> **Task to complete**
If a line in the records below contains "Arithmetic", copy that line.

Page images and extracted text
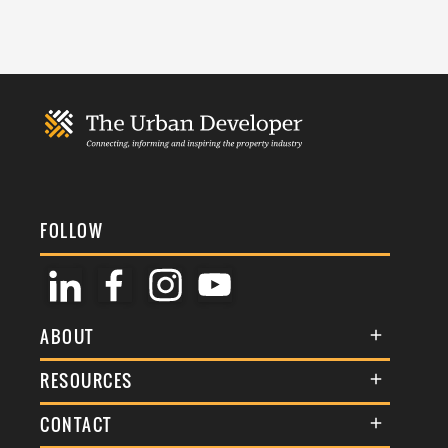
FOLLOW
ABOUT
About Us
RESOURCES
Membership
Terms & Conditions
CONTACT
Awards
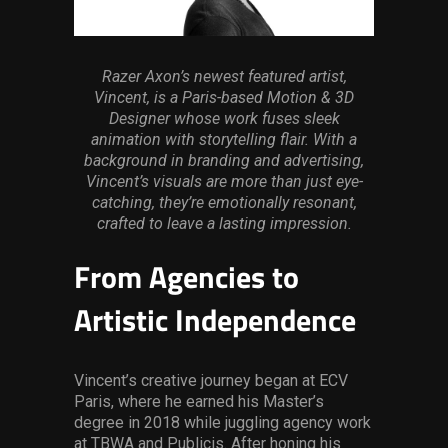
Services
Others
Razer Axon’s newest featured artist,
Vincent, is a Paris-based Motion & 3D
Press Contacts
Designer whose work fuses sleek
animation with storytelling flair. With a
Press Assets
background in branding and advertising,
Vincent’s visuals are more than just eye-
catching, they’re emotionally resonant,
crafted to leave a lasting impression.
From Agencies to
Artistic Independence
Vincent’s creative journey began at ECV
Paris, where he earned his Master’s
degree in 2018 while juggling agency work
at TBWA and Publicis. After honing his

--

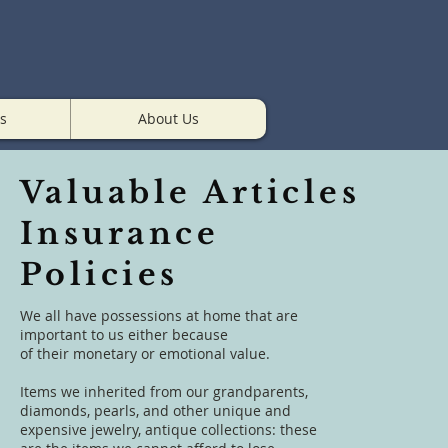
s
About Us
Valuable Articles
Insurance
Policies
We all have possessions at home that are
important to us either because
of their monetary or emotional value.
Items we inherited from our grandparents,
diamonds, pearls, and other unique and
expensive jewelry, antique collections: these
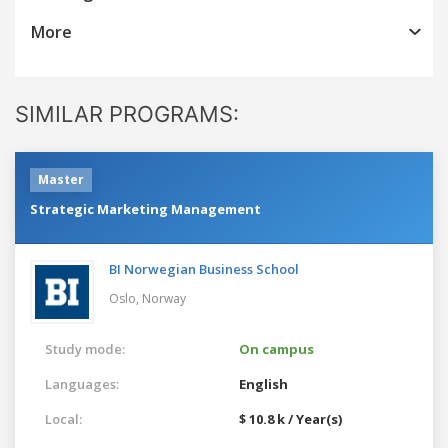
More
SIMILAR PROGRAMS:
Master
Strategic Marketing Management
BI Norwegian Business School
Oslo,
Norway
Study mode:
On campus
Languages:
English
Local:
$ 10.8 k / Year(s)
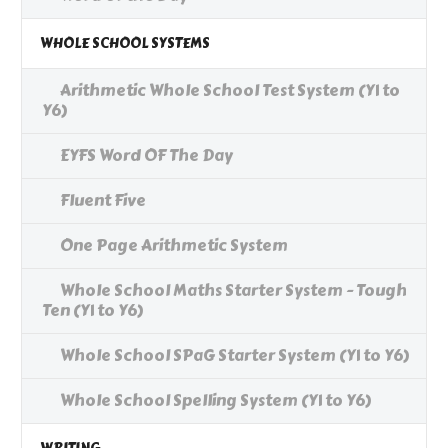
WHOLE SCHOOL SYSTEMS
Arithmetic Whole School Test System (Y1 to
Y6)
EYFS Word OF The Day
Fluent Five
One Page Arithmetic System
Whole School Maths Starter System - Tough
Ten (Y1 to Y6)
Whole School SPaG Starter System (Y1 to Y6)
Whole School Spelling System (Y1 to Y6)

> **Written answer**
Arithmetic Whole School Test System (Y1 to
One Page Arithmetic System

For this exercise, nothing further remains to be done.